もしかしたら、本当に鴨川に飛び込んで、全身ずぶ濡れになったら、幕末に帰れるのかもしれない。いや、水がトリガーだとしたら、普段の手洗いやお風呂はどうなる?

 確証がない。そもそも人智を超えた現象を、人が理解して制御しようというのが無理なんだ。

 それでも私は、あれからずっと罪悪感に苛まれていた。私が止めなければ、土方さんは幕末に帰れたのかもしれない……。

「あの……実は」

 私は非難されるのを覚悟して、京都で土方さんの足が透けて見えたことと、そのときの状況をみんなに説明した。証拠も根拠もなにもないけど、彼が幕末に帰りかけていると直感したことも。

 土方さん自身も自分の一部が透けていたことに気づいておらず、私の話を聞いて瞠目していた。目線を合わせられず、深くうつむく。
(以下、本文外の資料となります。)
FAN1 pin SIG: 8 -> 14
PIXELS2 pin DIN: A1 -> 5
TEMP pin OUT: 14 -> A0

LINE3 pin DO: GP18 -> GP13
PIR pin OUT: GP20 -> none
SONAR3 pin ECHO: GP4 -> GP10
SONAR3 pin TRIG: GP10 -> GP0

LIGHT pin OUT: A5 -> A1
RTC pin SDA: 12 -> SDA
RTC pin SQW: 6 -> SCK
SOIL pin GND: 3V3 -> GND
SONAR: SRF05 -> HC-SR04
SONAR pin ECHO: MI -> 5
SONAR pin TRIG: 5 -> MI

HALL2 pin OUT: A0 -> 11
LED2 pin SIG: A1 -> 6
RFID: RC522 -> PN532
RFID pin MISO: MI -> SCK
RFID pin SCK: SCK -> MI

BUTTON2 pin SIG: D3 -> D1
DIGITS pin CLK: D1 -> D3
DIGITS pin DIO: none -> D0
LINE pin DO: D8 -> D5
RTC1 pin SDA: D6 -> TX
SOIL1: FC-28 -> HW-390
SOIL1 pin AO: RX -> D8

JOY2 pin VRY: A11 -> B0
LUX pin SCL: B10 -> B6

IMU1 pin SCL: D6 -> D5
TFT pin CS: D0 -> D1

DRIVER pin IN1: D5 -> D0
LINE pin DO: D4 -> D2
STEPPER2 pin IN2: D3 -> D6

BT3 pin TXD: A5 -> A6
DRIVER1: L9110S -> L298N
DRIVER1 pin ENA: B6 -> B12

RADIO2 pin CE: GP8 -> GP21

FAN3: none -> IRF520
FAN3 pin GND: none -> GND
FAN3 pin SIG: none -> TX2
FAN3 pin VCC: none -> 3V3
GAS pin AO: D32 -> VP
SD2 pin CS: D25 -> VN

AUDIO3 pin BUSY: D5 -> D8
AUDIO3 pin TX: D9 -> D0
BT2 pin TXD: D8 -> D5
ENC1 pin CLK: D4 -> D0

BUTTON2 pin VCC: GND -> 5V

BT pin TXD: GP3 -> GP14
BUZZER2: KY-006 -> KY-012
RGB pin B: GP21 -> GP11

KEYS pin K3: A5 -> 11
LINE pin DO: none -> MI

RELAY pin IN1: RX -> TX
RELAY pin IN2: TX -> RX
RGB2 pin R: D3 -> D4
「どういうことだ? 鴨川じゃなくて、京都の水が作用したのか?」

「京都の水なんて、京都の人は年中浴びているじゃないですか。それでみんながタイムスリップしてますか?」

「総司、お前かわいくねえなあ」

 原田先生と沖田くんが言い合う。

 私だって、どうしてあのとき土方さんが透けたのか、説明できない。あの水を全身に浴びたら幕末に戻れたかなんて、誰にもわからない。

 大人が黙りこくると、沖田くんが沈黙を打破するように言った。